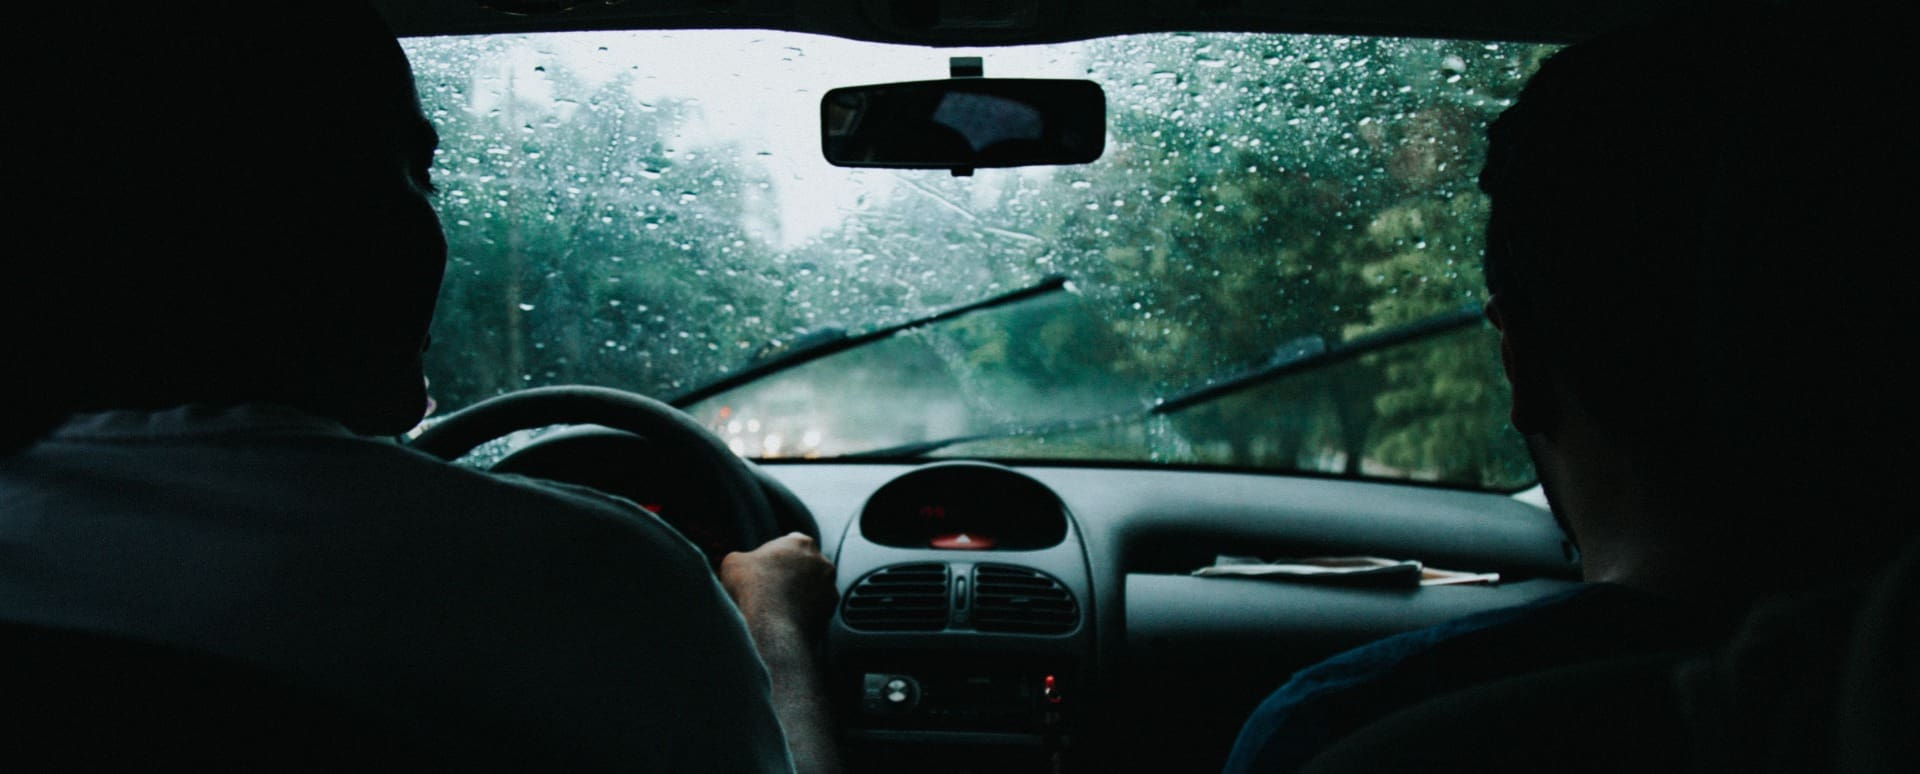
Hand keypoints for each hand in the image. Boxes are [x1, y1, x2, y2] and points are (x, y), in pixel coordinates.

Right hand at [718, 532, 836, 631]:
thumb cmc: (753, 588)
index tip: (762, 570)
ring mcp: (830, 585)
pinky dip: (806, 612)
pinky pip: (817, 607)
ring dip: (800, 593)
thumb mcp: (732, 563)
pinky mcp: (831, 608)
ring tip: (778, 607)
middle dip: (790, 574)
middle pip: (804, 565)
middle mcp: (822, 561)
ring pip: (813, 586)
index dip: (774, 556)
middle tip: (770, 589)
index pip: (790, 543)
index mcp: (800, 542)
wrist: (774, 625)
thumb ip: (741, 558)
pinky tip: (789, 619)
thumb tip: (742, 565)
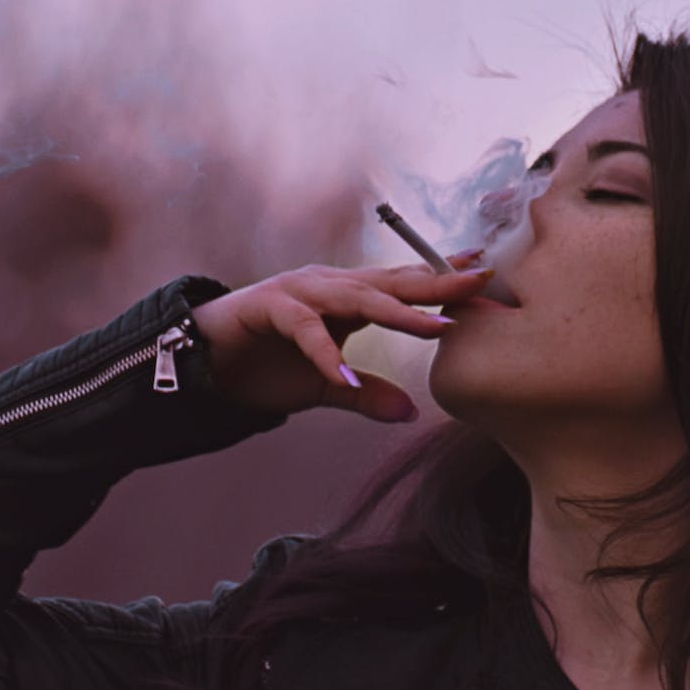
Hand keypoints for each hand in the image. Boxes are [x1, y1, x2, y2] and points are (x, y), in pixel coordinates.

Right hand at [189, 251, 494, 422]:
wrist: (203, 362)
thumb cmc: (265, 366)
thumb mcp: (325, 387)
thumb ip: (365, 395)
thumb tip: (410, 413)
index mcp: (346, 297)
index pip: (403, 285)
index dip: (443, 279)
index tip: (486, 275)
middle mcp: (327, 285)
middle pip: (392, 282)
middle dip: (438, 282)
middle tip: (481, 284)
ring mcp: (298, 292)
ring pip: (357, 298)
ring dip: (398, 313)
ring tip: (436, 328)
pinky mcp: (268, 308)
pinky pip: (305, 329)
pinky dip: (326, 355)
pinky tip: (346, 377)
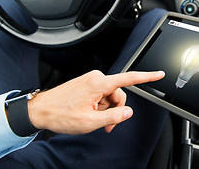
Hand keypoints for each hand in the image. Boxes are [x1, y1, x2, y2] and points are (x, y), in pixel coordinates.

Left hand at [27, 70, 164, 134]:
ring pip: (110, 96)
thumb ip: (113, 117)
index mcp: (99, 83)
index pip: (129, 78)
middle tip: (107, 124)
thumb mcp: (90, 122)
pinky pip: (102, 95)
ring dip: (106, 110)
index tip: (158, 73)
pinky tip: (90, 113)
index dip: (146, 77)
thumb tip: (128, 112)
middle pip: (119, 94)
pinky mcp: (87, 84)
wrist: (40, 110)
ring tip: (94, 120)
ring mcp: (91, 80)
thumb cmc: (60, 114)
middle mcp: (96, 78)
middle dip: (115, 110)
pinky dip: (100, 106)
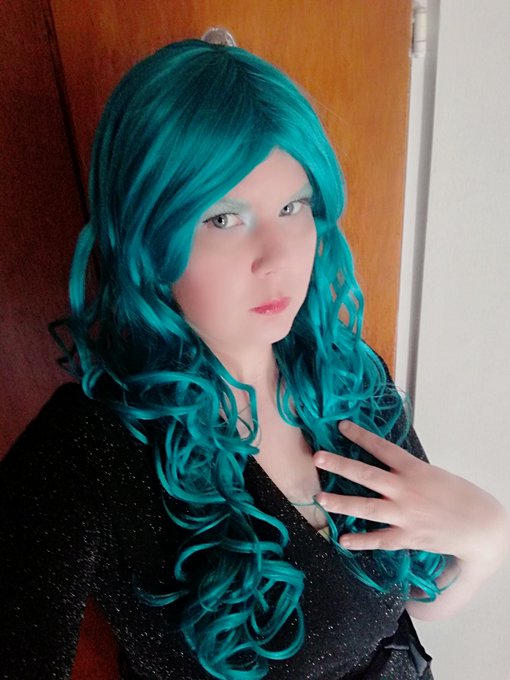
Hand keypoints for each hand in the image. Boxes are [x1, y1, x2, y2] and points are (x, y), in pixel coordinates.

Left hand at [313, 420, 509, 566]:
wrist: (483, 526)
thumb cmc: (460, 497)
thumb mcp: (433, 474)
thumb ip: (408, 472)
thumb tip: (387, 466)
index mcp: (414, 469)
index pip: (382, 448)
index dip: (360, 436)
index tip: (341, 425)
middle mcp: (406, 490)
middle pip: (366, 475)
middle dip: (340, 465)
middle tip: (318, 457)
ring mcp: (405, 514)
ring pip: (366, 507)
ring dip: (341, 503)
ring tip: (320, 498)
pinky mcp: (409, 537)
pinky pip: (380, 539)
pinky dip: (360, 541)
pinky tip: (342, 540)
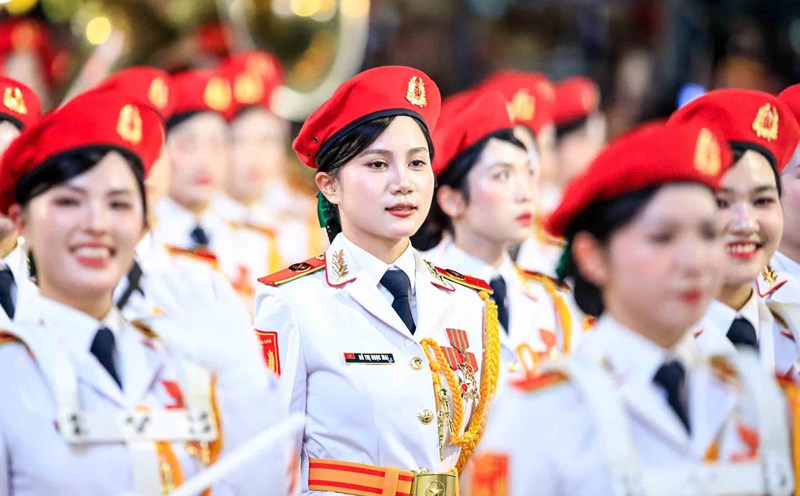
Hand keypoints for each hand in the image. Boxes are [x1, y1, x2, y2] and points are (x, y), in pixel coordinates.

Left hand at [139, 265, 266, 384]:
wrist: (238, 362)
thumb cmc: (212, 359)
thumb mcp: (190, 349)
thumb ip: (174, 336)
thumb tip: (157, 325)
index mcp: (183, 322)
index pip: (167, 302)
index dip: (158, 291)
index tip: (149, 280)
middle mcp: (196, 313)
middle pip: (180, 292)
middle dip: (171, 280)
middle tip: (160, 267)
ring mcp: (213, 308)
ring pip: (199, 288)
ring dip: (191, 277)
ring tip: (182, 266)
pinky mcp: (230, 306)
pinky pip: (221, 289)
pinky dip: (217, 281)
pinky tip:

————————

**WHAT THE EXERCISE ASKS:** Please print every record above exactly, but leave the pictures out.

**ANSWER BOX:**
Hand keypoints for each hand in the image. Boxes are [x1, y1, x2, y2] and points are (x, y), in pixel coordinates.

Right hand at [718, 532, 836, 631]:
thumb cmc: (753, 588)
index tip: (762, 570)
ring mcp: (830, 585)
pinky dip: (806, 612)
pinky pip: (817, 607)
ring dip: (800, 593)
thumb mcp: (732, 563)
pinky mcp: (831, 608)
ring tip: (778, 607)
middle dip: (790, 574)
middle pip: (804, 565)
middle mcp: (822, 561)
ring pip: (813, 586)
index dip: (774, 556)
middle tip: (770, 589)
index pip: (790, 543)
index mcp: (800, 542)
wrist: (774, 625)
thumb ip: (741, 558)
pinky tip: (789, 619)
thumb tip: (742, 565)
Hand keypoints for each hand in the image. Boxes are [x1, y1, x2, y2] and points are (x, y), in pixel coordinates.

Right hand at [189, 251, 494, 422]:
wrist: (203, 362)
thumb cmc: (265, 366)
thumb mcp: (325, 387)
thumb ip: (365, 395)
thumb tip: (410, 413)
index mcp: (346, 297)
index pip: (403, 285)
index dip: (443, 279)
index tip: (486, 275)
middle mcp: (327, 285)
middle pip: (392, 282)
middle dip: (438, 282)
middle tip: (481, 284)
ring mcp: (298, 292)
ring pip: (357, 298)
ring dip: (398, 313)
ring tip: (436, 328)
pinky mcp: (268, 308)
pinky pip: (305, 329)
pinky dip: (326, 355)
pinky tip: (346, 377)
Hand keypoints for each hand in the image. Boxes are [x1, y1, x2, y2] and points are (x, y), in pixel coordinates.

Left hand at [27, 70, 164, 134]:
ring pip: (110, 96)
thumb ip: (113, 117)
index mcp: (99, 83)
index pip: (129, 78)
middle tip: (107, 124)
thumb mcp: (90, 122)
pinky pip: (102, 95)
ring dip: (106, 110)
index tip: (158, 73)
pinky tip: (90, 113)
index dip: (146, 77)
thumb tip: (128, 112)
middle pip: (119, 94)
pinky mcp: (87, 84)
wrist: (40, 110)
ring tip: (94, 120)
ring mcp: (91, 80)
thumb cmc: (60, 114)
middle mcp: (96, 78)
middle dip: (115, 110)
pinky dip: (100, 106)
Hand keypoints for each hand in the image. Boxes are [x1, y1, x2, y2] and points are (x, y), in pixel coordinates.

Left hand at [313, 420, 509, 566]:
wrist: (483, 526)
thumb cmc: (460, 497)
thumb mcp: (433, 474)
thumb ip: (408, 472)
thumb tip: (387, 466)
index mcp: (414, 469)
index pip: (382, 448)
index dip: (360, 436)
index tip: (341, 425)
middle mcp: (406, 490)
middle pip: (366, 475)
middle dip: (340, 465)
middle tip: (318, 457)
ring mcp: (405, 514)
ring pip: (366, 507)
ring dip: (341, 503)
ring tip: (320, 498)
pinky mcp: (409, 537)
pinky pip: (380, 539)
pinky dip: (360, 541)
pinky tip: (342, 540)
Hand keypoints for each hand in the image. Boxes are [x1, y1, x2, y2] and points are (x, y), in pixel coordinates.

Left hand at [139, 265, 266, 384]:
wrist: (238, 362)
thumb cmc: (212, 359)
thumb mcp: (190, 349)
thumb ip: (174, 336)
thumb tip: (157, 325)
index mcp: (183, 322)
index pip: (167, 302)
index dip: (158, 291)
index tip: (149, 280)
middle mcp: (196, 313)
middle pip: (180, 292)
middle dip: (171, 280)
middle tip: (160, 267)
ring mcp: (213, 308)
ring pip: (199, 288)
ring dip: (191, 277)
ring tip: (182, 266)
pinky mcp: (230, 306)
pinky pip: (221, 289)
pinky dip: (217, 281)
pinky tip:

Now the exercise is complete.